(Excerpted records):
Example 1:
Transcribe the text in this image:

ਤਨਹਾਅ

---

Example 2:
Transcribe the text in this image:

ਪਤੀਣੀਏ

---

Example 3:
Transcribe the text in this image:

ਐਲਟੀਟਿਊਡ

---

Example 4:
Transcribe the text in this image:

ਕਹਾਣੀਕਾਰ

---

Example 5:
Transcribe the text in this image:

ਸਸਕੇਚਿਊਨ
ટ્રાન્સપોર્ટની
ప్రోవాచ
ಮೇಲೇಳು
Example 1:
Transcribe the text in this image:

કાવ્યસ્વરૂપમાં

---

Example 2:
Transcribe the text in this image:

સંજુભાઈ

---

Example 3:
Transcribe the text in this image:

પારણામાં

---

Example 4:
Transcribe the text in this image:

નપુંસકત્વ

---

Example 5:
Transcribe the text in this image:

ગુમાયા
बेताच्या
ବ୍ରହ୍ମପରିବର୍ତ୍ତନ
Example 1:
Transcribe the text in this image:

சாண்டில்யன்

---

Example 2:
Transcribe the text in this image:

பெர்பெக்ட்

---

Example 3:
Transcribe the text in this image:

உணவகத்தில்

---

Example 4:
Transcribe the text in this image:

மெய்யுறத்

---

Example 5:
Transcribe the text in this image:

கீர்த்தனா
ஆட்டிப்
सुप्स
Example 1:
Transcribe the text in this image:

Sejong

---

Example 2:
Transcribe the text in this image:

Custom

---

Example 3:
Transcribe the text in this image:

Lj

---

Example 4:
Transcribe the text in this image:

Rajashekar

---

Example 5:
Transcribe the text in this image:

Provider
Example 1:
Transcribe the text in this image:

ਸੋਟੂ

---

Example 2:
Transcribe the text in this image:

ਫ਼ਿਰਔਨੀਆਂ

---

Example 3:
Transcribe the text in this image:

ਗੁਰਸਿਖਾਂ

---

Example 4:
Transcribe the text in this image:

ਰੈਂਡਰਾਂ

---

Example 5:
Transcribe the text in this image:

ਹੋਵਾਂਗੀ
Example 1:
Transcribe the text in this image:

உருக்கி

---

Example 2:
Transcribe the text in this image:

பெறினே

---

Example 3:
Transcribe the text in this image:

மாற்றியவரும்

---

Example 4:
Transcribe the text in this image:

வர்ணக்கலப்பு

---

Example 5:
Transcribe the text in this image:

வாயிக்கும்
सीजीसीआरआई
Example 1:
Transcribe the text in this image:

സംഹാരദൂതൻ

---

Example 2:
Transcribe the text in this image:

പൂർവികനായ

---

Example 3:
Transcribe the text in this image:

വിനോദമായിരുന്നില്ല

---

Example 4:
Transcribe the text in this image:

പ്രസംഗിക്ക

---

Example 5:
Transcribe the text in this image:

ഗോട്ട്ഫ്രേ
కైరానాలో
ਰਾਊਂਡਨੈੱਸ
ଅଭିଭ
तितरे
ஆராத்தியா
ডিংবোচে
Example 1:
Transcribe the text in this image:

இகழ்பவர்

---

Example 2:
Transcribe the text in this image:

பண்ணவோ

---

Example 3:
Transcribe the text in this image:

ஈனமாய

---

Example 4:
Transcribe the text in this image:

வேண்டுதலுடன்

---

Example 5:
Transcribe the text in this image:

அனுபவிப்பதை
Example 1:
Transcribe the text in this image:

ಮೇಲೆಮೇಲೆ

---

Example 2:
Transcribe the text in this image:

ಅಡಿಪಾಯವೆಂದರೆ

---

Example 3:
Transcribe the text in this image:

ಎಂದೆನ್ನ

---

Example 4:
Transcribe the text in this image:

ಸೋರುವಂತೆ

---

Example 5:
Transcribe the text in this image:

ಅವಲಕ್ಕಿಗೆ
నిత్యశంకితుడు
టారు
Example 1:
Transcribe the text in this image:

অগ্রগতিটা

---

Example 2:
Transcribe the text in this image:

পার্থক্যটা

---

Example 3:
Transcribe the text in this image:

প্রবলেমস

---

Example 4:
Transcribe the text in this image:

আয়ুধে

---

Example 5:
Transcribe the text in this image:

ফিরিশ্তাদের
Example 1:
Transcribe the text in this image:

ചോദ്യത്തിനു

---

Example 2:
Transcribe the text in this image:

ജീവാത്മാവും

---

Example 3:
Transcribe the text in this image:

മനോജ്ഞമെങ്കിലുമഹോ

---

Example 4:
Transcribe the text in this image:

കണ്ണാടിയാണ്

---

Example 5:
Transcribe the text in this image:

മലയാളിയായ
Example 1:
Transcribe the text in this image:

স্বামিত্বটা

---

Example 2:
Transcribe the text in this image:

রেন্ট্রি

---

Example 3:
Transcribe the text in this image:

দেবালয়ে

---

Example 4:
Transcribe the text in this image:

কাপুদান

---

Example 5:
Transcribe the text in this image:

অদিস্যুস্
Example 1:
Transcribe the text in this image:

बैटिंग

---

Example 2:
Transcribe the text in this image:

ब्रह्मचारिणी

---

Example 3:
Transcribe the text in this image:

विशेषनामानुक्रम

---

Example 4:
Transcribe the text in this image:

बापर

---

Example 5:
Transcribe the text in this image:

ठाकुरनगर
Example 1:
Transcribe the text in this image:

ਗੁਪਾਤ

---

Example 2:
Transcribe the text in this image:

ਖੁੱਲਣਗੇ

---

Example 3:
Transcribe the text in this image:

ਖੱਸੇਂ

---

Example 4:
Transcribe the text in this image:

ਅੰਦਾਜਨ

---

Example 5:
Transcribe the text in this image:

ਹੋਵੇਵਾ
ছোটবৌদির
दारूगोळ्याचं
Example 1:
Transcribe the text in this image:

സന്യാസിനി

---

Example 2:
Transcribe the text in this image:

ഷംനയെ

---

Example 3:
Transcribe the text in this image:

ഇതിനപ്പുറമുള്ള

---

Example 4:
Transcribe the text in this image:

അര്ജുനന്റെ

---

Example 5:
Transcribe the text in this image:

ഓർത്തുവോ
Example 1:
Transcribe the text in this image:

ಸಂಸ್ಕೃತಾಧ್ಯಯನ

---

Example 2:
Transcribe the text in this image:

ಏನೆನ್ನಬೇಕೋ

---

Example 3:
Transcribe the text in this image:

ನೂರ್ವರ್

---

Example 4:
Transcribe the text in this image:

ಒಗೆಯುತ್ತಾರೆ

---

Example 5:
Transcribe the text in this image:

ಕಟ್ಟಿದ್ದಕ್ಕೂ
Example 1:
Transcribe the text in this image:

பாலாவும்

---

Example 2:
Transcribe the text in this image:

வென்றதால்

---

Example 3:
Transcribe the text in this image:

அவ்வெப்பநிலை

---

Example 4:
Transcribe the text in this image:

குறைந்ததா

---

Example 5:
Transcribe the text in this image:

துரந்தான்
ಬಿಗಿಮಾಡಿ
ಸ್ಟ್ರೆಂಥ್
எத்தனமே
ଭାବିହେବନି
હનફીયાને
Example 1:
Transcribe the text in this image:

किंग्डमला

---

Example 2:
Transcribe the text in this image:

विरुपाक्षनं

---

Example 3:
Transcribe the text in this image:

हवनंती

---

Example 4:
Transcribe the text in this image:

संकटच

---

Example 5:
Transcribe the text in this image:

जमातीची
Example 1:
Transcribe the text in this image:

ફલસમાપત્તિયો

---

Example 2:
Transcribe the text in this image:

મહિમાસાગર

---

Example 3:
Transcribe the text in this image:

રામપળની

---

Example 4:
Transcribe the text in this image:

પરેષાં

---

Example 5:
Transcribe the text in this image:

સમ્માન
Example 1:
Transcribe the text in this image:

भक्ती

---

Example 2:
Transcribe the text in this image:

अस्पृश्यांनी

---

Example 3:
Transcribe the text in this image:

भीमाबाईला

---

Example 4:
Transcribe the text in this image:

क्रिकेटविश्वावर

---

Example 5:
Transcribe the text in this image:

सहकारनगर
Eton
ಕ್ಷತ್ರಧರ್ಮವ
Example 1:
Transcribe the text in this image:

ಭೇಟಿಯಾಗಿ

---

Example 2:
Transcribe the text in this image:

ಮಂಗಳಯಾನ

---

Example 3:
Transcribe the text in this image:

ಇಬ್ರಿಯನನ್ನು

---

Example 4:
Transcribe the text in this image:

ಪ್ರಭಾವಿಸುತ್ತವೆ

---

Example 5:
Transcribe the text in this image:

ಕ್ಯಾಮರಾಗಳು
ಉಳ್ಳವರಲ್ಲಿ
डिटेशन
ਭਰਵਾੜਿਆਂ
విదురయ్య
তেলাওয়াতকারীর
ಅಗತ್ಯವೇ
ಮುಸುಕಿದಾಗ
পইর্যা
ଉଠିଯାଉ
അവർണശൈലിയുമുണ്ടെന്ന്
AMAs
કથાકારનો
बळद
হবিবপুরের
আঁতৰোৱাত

(Goal of the exercise):
Render the material as a JSON list of strings with one string per line, leaving out blank lines, and cover everything from the first line down to the line containing "வர்ணக்கலப்பு", both ends included.

(Result for this task):
[
  "Example 1:",
  "Transcribe the text in this image:",
  "ਤਨਹਾਅ",
  "---",
  "Example 2:",
  "Transcribe the text in this image:",
  "ਪਤੀਣੀਏ",
  "---",
  "Example 3:",
  "Transcribe the text in this image:",
  "ਐਲਟੀਟਿਊਡ",
  "---",
  "Example 4:",
  "Transcribe the text in this image:",
  "ਕਹਾਣੀਕਾਰ",
  "---",
  "Example 5:",
  "Transcribe the text in this image:",
  "ਸਸਕੇਚਿਊਨ",
  "ટ્રાન્સપોર્ટની",
  "ప్రోవాచ",
  "ಮೇಲೇಳು",
  "Example 1:",
  "Transcribe the text in this image:",
  "કાવ્યસ્વરૂપમાં",
  "---",
  "Example 2:",
  "Transcribe the text in this image:",
  "સંજુભાઈ",
  "---",
  "Example 3:",
  "Transcribe the text in this image:",
  "પારણામાં",
  "---",
  "Example 4:",
  "Transcribe the text in this image:",
  "નપુંસકત્વ",
  "---",
  "Example 5:",
  "Transcribe the text in this image:",
  "ગુમાયા",
  "बेताच्या",
  "ବ୍ରହ୍ମପରିବର୍ତ୍ତନ",
  "Example 1:",
  "Transcribe the text in this image:",
  "சாண்டில்யன்",
  "---",
  "Example 2:",
  "Transcribe the text in this image:",
  "பெர்பெக்ட்",
  "---",
  "Example 3:",
  "Transcribe the text in this image:",
  "உணவகத்தில்",
  "---",
  "Example 4:",
  "Transcribe the text in this image:",
  "மெய்யுறத்",
  "---",
  "Example 5:",
  "Transcribe the text in this image:",
  "கீர்த்தனா",
  "ஆட்டிப்",
  "सुप्स",
  "Example 1:",
  "Transcribe the text in this image:",
  "Sejong",
  "---",
  "Example 2:",
  "Transcribe the text in this image:",
  "Custom",
  "---",
  "Example 3:",
  "Transcribe the text in this image:",
  "Lj",
  "---",
  "Example 4:",
  "Transcribe the text in this image:",
  "Rajashekar",
  "---",
  "Example 5:",
  "Transcribe the text in this image:",
  "Provider",
  "Example 1:",
  "Transcribe the text in this image:",
  "ਸੋਟੂ",
  "---",
  "Example 2:",
  "Transcribe the text in this image:",
  "ਫ਼ਿਰਔਨੀਆਂ",
  "---",
  "Example 3:",
  "Transcribe the text in this image:",
  "ਗੁਰਸਿਖਾਂ",
  "---",
  "Example 4:",
  "Transcribe the text in this image:",
  "ਰੈਂਡਰਾਂ",
  "---",
  "Example 5:",
  "Transcribe the text in this image:",
  "ਹੋਵਾਂਗੀ",
  "Example 1:",
  "Transcribe the text in this image:",
  "உருக்கி",
  "---",
  "Example 2:",
  "Transcribe the text in this image:",
  "பெறினே",
  "---",
  "Example 3:",
  "Transcribe the text in this image:",
  "மாற்றியவரும்",
  "---",
  "Example 4:",
  "Transcribe the text in this image:",
  "வர்ணக்கலப்பு"
]